The 15-nation body stopped short once again from giving a UN mandate to a 3,300-strong west African force, ready to be deployed in Mali, to deal with the insurgency in the north.

Terrorist peril in the north, war inevitable” headlines Info-Matin after Mali’s parliament issued a declaration calling on “patriots” to put up relentless resistance to the armed Islamists insurgents occupying the northern region of the country.

L’Essor commends the Collective of Northern Malians (Coren), which made “a big splash” by mobilising over 2,000 people at Independence Square in the capital Bamako Thursday to press calls for military intervention against the Islamists.

The paper notes that the rally was marked by chants and slogans such as "Down with Ansar Dine, Mjuao, Boko Haram and the MNLA". The later is the Tuareg movement that  started the rebellion before being infiltrated by insurgents loyal to Al-Qaeda in the Maghreb (Aqim).

“Who are we up against?” wonders Info-Matin, looking ahead to this weekend’s west African summit in Burkina Faso.
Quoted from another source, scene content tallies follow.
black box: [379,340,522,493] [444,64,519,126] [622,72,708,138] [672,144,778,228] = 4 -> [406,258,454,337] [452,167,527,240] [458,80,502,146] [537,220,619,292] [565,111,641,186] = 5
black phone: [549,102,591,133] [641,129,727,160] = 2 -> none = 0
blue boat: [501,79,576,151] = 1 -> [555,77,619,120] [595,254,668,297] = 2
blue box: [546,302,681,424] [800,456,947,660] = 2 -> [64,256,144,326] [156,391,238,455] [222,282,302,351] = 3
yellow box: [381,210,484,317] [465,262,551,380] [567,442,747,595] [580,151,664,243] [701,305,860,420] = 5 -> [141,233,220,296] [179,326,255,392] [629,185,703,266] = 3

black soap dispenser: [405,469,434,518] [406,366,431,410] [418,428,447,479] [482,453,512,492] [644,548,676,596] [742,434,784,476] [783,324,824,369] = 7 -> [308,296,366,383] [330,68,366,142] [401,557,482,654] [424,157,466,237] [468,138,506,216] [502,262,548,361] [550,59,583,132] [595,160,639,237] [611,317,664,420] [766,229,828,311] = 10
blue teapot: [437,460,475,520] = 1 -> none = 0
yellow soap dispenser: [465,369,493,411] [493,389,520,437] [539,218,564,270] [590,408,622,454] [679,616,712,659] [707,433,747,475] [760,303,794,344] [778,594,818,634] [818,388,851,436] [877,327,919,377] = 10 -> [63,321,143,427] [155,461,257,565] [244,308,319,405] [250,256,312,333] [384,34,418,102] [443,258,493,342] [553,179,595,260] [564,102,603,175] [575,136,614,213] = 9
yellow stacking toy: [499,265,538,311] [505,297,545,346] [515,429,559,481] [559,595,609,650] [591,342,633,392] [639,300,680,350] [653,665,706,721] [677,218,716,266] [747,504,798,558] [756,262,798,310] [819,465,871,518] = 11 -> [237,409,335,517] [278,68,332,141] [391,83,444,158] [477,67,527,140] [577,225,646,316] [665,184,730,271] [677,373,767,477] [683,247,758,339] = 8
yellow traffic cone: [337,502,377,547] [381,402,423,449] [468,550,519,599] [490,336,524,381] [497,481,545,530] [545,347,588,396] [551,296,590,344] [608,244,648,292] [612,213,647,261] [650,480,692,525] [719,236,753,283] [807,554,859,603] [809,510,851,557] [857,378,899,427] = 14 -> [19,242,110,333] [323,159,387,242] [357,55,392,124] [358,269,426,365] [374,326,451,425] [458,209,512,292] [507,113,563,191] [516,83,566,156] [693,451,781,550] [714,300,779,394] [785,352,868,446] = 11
That emergency meeting is expected to approve the use of force against the hard-line Ansar Dine movement, the so-called Defenders of Faith, which together with Aqim and Boko Hara carried out the destruction in Timbuktu.

In near-by Algeria, El Watan publishes a government statement convening a meeting in Algiers on Monday of Maghreban foreign ministers, to discuss greater cooperation on security problems affecting the sub-region.

El Watan also looks back at festivities to mark 50 years of Algeria’s independence on Thursday. In an editorial the paper says shortcomings of housing estates and roads constructed by the Chinese and Japanese are now evident for everyone to see.

It is the French who are “operating” the tramways, trains, the subways, airports water dams and water supply systems, while the Qataris are “running” Algeria’s ports notes El Watan.

The left-leaning publication also frowns at the fact that the Algeria-at-50 musical in Algiers was "constructed" by  a Lebanese choreographer, describing the entire celebration as window-dressing as compared with the capital of Islamic culture at Tlemcem which cost billions of dinars “spent with impunity to please the dictatorial drifts of the diminutive king”.

According to El Watan, "that’s the Algeria that President Abdellaziz Bouteflika brought in his djellaba when he came to power in 1999".